We are delighted to present 'El Dolor de Brunhilda', a rare and important painting from this revered artist’s early career. Possessing a strong exhibition history, the work is widely referenced and illustrated in Tàpies literature. From the collection of the prominent psychiatrist Joan Obiols Vié, by descent through his family.
Obiols Vié met Tàpies through the well-known Catalan poet Joan Brossa, with the three becoming close friends in the late 1940's. The trio soon became important members of Club 49, an association that gathered the cultural elite in Barcelona in the 50's and 60's. In that context, Obiols Vié bought El Dolor de Brunhilda directly from Tàpies in the early 1950's. Due to financial limitations at that time, he could not pay the whole price at once and so Tàpies would knock at his door for the next ten months to get his monthly payment of 500 pesetas from his friend.
El Dolor de Brunhilda dates from a very specific and exciting moment of Tàpies’ career. It was painted in 1950, only a few short years after he abandoned his legal studies to fully pursue his art,and just as he was starting to be recognised as an important and original young talent.

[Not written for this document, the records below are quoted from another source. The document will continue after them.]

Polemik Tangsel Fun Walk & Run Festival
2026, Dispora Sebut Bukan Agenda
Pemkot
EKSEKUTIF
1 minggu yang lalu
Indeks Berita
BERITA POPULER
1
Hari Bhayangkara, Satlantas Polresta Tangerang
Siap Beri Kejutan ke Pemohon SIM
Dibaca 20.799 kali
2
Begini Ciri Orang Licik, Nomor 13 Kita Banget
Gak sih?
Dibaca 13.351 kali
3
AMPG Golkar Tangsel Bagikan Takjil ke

Born into a family of active Catalan nationalists, Tàpies was exposed to these ideas from a young age. He discovered contemporary art on his own terms through reproductions in the publication D’ací i d’alla, and spent time pursuing art, music and philosophical ideas while convalescing from a lung condition. He commenced his legal studies in 1944, but continued to pursue art in his free time, experiencing some instruction but remaining largely self-taught, before making a more committed switch to his creative endeavours three years later.
In 1948, Tàpies was involved in the founding of an avant-garde art collective, Dau al Set. The name refers to the seventh face of thedice, giving a clear indication that this was a movement steeped in understanding of the Dada and Surrealism movements. The group was created as a reaction to the conservative political climate in Spain; and their ambition was to re-invigorate artistic counter-culture. At this time, from 1948 until the year of the painting, 1950, Tàpies’ art reflected this interest in, and preoccupation with Surrealism, imbued as it was with a sense of the mystical, the dream-like and the uncertain.
He was particularly concerned with mysticism and a sense of moving from magic and mystery towards the possibilities of inner exploration. As a result, this period has been termed his ‘magic period.’ As celebrated Catalan writer Pere Gimferrer points out, this phase in Tàpies’ work can also be characterised by a preoccupation with scenography, with a strong sense of the picture plane structured visually like a stage set, and perspective joyfully challenged. This can be seen so clearly in El Dolor de Brunhilda, with its bold, graphic shapes of doorways, alcoves, recesses and stage wings.
As an early work, El Dolor de Brunhilda, does not obviously fit visually with the later works we so strongly associate with the name Tàpies, yet it does engage with key themes and devices that were to become emblematic of his work, for example, the use of the colour red, the forming of bold, graphic lines and shapes, and themes of loneliness, silence, pain, suffering and contemplation. The title translates to ‘the pain of Brunhilda,’ and refers to the Norse myth in which Brunhilda is cruelly deceived and betrayed by her lover; she exacts her revenge and condemns him to death, yet when he is killed at her instruction, she is overcome with grief and commits suicide to allow herself to be reunited with him in death.
1950, the year of the painting, becomes a key moment in Tàpies’ rapidly accelerating career. In it he holds his first solo exhibition in Barcelona, in which this painting is included, and the whole of which is accompanied by a Dau al Set special publication. It is also the year that he receives a grant from the French government which allows him to live for a few months in Paris. In hindsight it is something of a turning point, as only a few short years later, by 1953, he has abandoned surrealist figuration and abstraction completely to work on the themes and techniques that were to become his mature approach –heavily built-up surfaces incised and scratched with letters, number, signs and symbols. His career and reputation go from strength to strength as his work is shown and acquired by major international museums, and he is awarded the prestigious Velázquez prize, as well as being made 1st Marquess of Tàpies.
Throughout this illustrious and productive career, Tàpies always followed his ownsense, that for me, art is a mechanism, a system that makes it possible to change the spectator’s way of looking and to bring him or her closer to a state of contemplation of reality at its deepest level,” and so the artist is like the mystic: each one acts in his own way but their common purpose is to achieve the inner illumination that enables them to perceive the depths of reality.” His style and subject may change, but this definite intention is already present fully formed and successfully delivered in 1950, and El Dolor de Brunhilda.
Manuel Borja-Villel, Director of Madrid’s Reina Sofia museum and previously Director of the Fundacio Antoni Tàpies in Barcelona, says of Tàpies,“you cannot understand Spanish art and culture without his presence.” He is a central figure to the development of Spanish culture, and the wider world of contemporary art, and so the auction of this painting is an exciting opportunity for a collector to engage with this towering contemporary figure at a key formative moment in his career, through a striking and important work.